= TEXTO DEL EJERCICIO =
Culmina el año 2020, un año cargado de desafíos, pero también de cambios. Un año doloroso, en el que hemos perdido alrededor de 80 mil compatriotas por la pandemia. Un año en el que, además, más de 6 millones de personas perdieron sus puestos de trabajo en el Perú. Un año en el que se han sumado una crisis sanitaria, una crisis económica y social y una crisis política, configurando el fin de una época, la crisis de una manera de hacer las cosas. Pero un año en el que también se ha alzado la voz de la esperanza, encarnada en una generación que exige cambios.
En el ámbito de los derechos humanos y el rol de las empresas, esta ha sido un año en el que se ha hecho patente que en el modelo económico, la cancha no está pareja. Hemos visto, desde el primer mes del año, cómo todo favorece un comportamiento irresponsable de las empresas que tiene consecuencias fatales para la ciudadanía: cómo olvidar la deflagración ocurrida en enero en Villa El Salvador, que causó la muerte de 34 personas y que fue ocasionada por un vehículo que había sido autorizado mediante un procedimiento administrativo automático, en esa lógica nefasta de “facilitar” las inversiones sin preocuparse por las consecuencias.

= EXTRACTOS DEL LISTADO =
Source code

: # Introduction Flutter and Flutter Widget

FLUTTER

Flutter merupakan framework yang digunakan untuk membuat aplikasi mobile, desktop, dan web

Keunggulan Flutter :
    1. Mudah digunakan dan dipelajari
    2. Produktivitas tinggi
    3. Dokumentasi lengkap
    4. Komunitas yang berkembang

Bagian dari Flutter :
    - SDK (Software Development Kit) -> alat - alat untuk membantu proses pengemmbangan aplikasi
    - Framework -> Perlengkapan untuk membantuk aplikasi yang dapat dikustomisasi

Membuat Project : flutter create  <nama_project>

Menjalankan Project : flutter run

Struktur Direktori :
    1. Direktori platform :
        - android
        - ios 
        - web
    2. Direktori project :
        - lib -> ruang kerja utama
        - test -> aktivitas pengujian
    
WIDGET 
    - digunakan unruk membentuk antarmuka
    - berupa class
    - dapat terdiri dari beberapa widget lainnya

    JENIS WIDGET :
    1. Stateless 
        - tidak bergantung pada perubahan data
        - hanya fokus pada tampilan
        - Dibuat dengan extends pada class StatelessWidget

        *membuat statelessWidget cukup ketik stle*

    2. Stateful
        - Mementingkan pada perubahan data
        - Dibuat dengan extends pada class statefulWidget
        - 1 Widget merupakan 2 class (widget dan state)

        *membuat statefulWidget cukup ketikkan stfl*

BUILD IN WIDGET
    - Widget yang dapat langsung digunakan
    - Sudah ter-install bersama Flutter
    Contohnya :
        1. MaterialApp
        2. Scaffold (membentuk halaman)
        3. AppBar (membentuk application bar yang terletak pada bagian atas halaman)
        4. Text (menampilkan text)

= TAREA 1 =
Según el texto del ejercicio, ¿cuántas personas murieron en la deflagración de enero en Villa El Salvador?
= TAREA 2 =
Transcribe sin cambios el pasaje del texto del ejercicio que comienza en "Culmina el año" y termina en "que exige cambios.".
El listado no tiene ningún papel en este trabajo.

= RESPUESTA DEL EJERCICIO 1 =
Murieron 34 personas.

= RESPUESTA DEL EJERCICIO 2 =
Culmina el año 2020, un año cargado de desafíos, pero también de cambios. Un año doloroso, en el que hemos perdido alrededor de 80 mil compatriotas por la pandemia. Un año en el que, además, más de 6 millones de personas perdieron sus puestos de trabajo en el Perú. Un año en el que se han sumado una crisis sanitaria, una crisis económica y social y una crisis política, configurando el fin de una época, la crisis de una manera de hacer las cosas. Pero un año en el que también se ha alzado la voz de la esperanza, encarnada en una generación que exige cambios.